Os economistas não chamarão de nível de vida o nível de consumo, nem de
qualidade de vida a quantidade de coisas.
Os cozinheiros não vão mais acreditar
que as lagostas gostam de ser servidas vivas. Os historiadores não vão mais
acreditar que os países gostem de ser invadidos. Os políticos não vão mais
acreditar que os pobres gostem de encher a barriga de promessas.
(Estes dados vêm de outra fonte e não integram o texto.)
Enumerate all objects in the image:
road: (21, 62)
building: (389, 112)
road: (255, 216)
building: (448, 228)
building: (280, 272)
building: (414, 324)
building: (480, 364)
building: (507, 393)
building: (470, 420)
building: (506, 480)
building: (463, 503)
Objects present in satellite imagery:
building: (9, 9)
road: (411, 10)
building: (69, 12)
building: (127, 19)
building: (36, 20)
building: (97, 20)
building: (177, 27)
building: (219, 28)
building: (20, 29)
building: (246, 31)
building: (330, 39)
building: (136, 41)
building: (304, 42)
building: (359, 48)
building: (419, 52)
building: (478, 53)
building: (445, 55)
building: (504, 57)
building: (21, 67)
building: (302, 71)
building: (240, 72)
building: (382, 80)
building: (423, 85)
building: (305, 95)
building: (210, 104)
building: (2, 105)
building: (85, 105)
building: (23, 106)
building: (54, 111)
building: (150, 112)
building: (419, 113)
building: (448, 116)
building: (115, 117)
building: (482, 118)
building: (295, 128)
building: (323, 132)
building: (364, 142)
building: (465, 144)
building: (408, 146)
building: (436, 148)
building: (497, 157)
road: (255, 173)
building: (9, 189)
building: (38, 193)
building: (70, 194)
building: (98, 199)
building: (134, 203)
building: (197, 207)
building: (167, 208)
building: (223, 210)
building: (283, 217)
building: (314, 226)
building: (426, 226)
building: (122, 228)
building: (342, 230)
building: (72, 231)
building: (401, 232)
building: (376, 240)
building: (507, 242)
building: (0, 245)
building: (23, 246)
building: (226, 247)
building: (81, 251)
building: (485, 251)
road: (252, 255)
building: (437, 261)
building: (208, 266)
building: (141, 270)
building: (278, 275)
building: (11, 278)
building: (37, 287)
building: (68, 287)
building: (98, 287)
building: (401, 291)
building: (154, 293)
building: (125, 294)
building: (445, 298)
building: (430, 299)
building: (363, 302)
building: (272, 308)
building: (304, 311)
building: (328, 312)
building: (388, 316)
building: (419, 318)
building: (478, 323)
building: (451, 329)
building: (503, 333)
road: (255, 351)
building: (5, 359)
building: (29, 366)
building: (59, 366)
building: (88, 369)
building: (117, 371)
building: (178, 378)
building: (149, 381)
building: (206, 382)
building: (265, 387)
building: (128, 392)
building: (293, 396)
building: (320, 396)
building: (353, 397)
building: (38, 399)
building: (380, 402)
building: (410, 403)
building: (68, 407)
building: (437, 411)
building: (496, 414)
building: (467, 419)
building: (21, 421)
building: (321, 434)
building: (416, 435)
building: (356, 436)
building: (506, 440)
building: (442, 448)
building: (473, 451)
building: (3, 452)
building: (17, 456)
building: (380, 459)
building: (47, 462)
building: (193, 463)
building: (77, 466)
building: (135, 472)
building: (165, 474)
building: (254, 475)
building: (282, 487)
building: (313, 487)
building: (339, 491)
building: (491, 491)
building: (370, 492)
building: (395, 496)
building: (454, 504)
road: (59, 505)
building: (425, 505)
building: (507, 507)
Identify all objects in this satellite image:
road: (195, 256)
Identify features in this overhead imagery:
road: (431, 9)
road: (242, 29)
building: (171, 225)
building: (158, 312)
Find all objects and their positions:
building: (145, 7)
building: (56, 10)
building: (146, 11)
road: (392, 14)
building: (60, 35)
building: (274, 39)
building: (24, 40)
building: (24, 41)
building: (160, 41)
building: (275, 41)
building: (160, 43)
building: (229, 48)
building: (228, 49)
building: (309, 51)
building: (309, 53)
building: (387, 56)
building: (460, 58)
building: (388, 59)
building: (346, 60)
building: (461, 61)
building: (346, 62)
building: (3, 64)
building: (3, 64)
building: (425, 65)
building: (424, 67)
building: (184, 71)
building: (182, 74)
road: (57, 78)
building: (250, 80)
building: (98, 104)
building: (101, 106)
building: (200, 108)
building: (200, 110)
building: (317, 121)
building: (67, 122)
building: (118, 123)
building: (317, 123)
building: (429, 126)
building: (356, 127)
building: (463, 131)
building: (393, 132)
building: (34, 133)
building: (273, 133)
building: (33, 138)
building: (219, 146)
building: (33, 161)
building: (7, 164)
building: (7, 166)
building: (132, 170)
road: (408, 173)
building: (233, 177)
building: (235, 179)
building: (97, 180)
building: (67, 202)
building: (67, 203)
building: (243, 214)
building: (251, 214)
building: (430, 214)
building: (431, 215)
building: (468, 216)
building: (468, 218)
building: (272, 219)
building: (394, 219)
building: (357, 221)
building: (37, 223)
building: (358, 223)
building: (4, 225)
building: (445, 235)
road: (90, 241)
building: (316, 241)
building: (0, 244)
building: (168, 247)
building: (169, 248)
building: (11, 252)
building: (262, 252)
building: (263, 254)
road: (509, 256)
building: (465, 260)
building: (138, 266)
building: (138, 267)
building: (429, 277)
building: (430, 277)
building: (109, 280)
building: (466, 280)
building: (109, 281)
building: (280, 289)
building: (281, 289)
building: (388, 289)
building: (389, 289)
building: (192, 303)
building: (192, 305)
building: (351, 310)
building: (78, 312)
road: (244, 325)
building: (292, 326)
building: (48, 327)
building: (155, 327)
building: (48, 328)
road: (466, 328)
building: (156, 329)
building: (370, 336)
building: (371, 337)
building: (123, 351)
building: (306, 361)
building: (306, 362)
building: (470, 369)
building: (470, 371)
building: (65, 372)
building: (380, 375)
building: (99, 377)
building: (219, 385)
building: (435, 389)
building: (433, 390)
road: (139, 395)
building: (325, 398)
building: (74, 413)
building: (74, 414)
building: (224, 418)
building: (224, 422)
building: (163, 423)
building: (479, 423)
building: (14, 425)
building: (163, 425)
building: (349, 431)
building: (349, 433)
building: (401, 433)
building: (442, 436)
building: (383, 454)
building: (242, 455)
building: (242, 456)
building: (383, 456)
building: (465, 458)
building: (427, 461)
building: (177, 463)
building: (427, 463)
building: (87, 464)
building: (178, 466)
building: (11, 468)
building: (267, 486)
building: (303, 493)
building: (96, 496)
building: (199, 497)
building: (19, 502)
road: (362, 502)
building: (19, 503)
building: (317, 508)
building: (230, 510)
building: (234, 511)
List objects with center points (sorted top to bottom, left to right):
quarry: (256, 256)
O mundo não vai estar mais em guerra
contra os pobres, mas contra a pobreza. E a indústria militar não vai ter outra
saída senão declarar falência, para sempre. Ninguém vai morrer de fome, porque
não haverá ninguém morrendo de indigestão. Os meninos de rua não vão ser
tratados como se fossem lixo, porque não vão existir meninos de rua. Os meninos
ricos não vão ser tratados como se fossem dinheiro, porque não vão existir
meninos ricos.
A educação não vai ser um privilégio
de quem pode pagar por ela. A polícia não vai ser a maldição de quem não pode
comprá-la. Justiça e liberdade, gêmeas siamesas condenadas a viver separadas,
vão estar de novo unidas, bem juntinhas, ombro a ombro.
Uma mulher − negra − vai ser
presidente do Brasil, e outra − negra − vai ser presidente dos Estados Unidos.
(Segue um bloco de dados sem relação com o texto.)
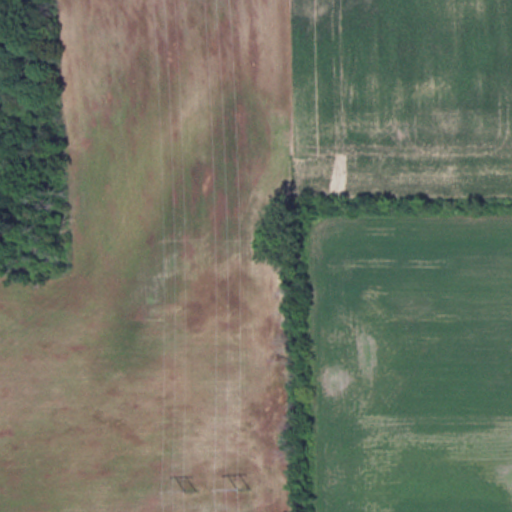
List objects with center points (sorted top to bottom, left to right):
power tower: (240, 485)
power tower: (188, 487)
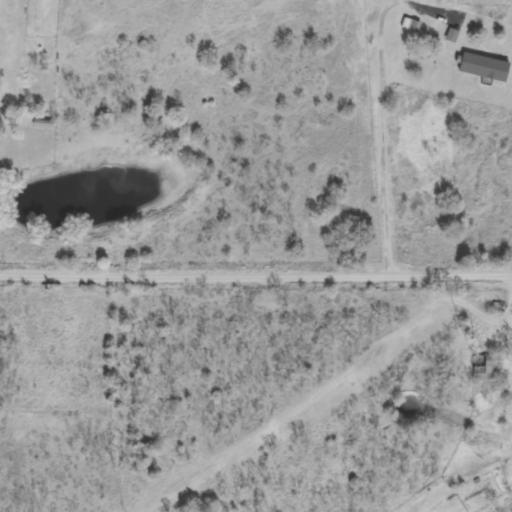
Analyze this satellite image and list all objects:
road: (7, 55)
building: (482, 66)
road: (392, 157)
road: (255, 272)
building: (484, 366)
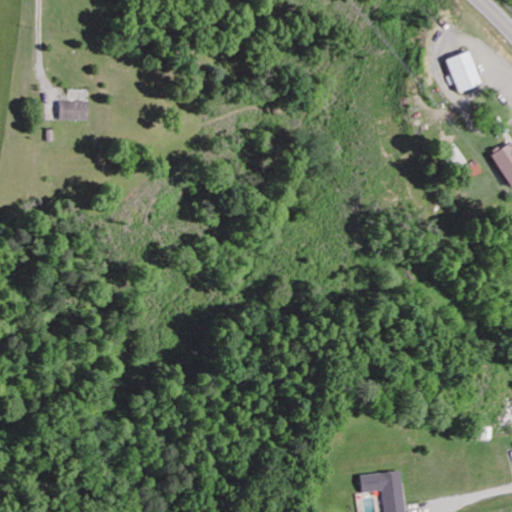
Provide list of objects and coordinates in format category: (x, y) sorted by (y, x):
road: (495, 15)
road: (38, 35)
building: (461, 73)
building: (72, 112)
building: (504, 163)
building: (464, 164)
building: (480, 435)
building: (384, 490)
road: (474, 498)
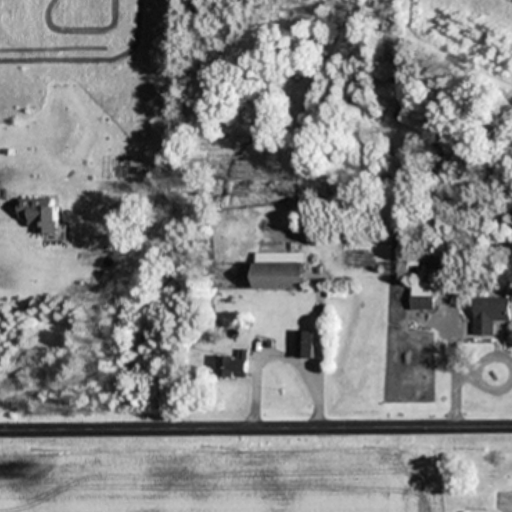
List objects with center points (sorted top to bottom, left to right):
building: (283, 275)
building: (424, 299)
building: (492, 313)
building: (235, 366)
road: (256, 427)
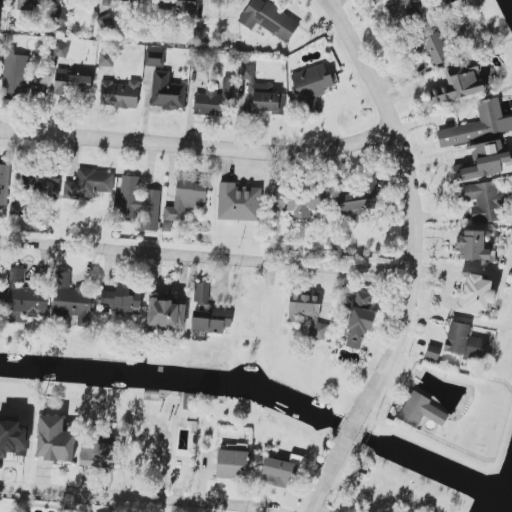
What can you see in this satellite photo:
building: (124, 0)
building: (375, 1)
building: (176, 6)
building: (406, 8)
building: (57, 14)
building: (268, 19)
building: (199, 33)
building: (434, 48)
building: (60, 49)
building: (153, 58)
building: (105, 59)
building: (16, 74)
building: (458, 82)
building: (73, 85)
building: (311, 85)
building: (166, 91)
building: (261, 91)
building: (119, 93)
building: (213, 98)
building: (474, 126)
road: (197, 144)
building: (484, 160)
building: (94, 181)
building: (4, 183)
building: (42, 184)
building: (184, 199)
building: (358, 200)
building: (481, 200)
building: (237, 202)
road: (411, 202)
building: (138, 203)
building: (472, 245)
road: (206, 257)
building: (16, 274)
building: (29, 275)
building: (200, 292)
building: (473, 293)
building: (70, 297)
building: (121, 299)
building: (29, 300)
building: (165, 311)
building: (307, 312)
building: (210, 320)
building: (359, 320)
building: (463, 341)
building: (420, 410)
road: (361, 430)
building: (12, 438)
building: (54, 439)
building: (86, 453)
building: (105, 453)
building: (231, 463)
building: (281, 470)
road: (339, 477)
road: (132, 500)
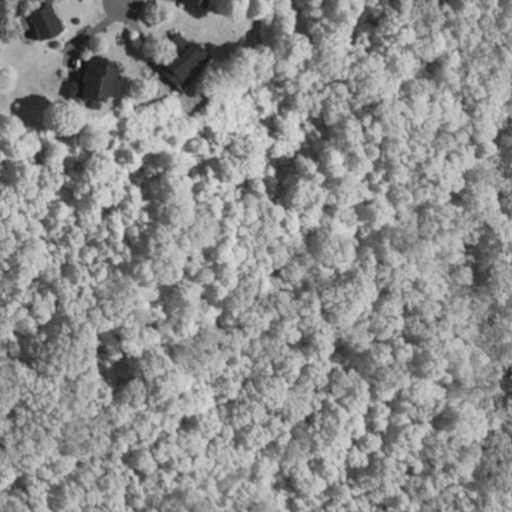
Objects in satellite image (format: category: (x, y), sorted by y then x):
road: (122, 3)
building: (191, 3)
building: (422, 3)
building: (41, 22)
building: (177, 61)
building: (92, 82)
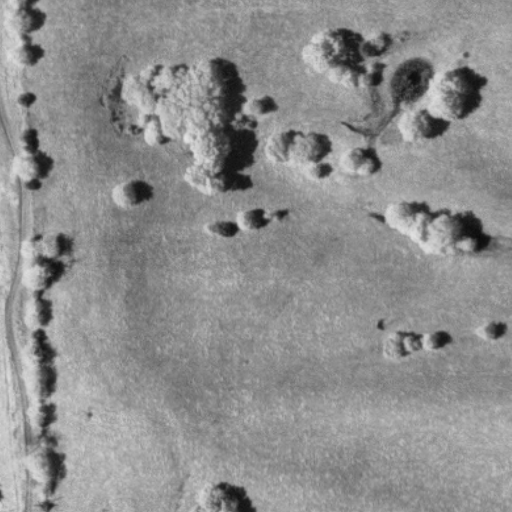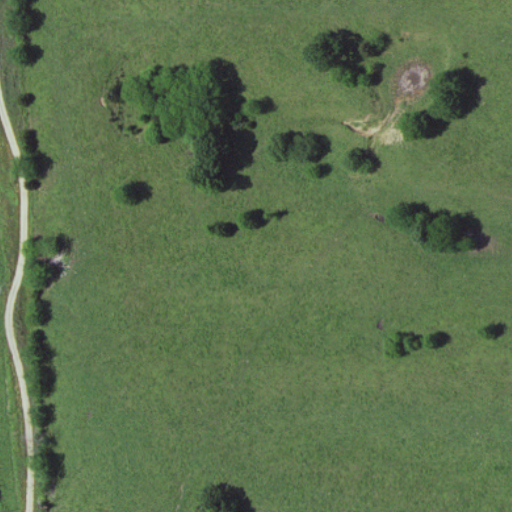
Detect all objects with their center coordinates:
road: (16, 291)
Uma mulher indígena vai governar a Guatemala e outra, o Peru.
Na Argentina, as loucas da Praça de Maio
vão virar exemplo de sanidade mental, porque se negaram a esquecer, em tempos
de amnésia obrigatória. A Santa Madre Igreja vai corrigir alguns erros das
Tábuas de Moisés. O sexto mandamento vai ordenar: "Festejarás o
corpo". E o nono, que desconfia do desejo, vai declará-lo sacro.
A Igreja vai ditar ainda um
décimo-primeiro mandamento, do qual o Senhor se esqueceu: "Amarás a
natureza, da qual fazes parte". Todos os penitentes vão virar celebrantes,
e não vai haver noite que não seja vivida como se fosse a última, nem dia que
não seja vivido como se fosse o primeiro.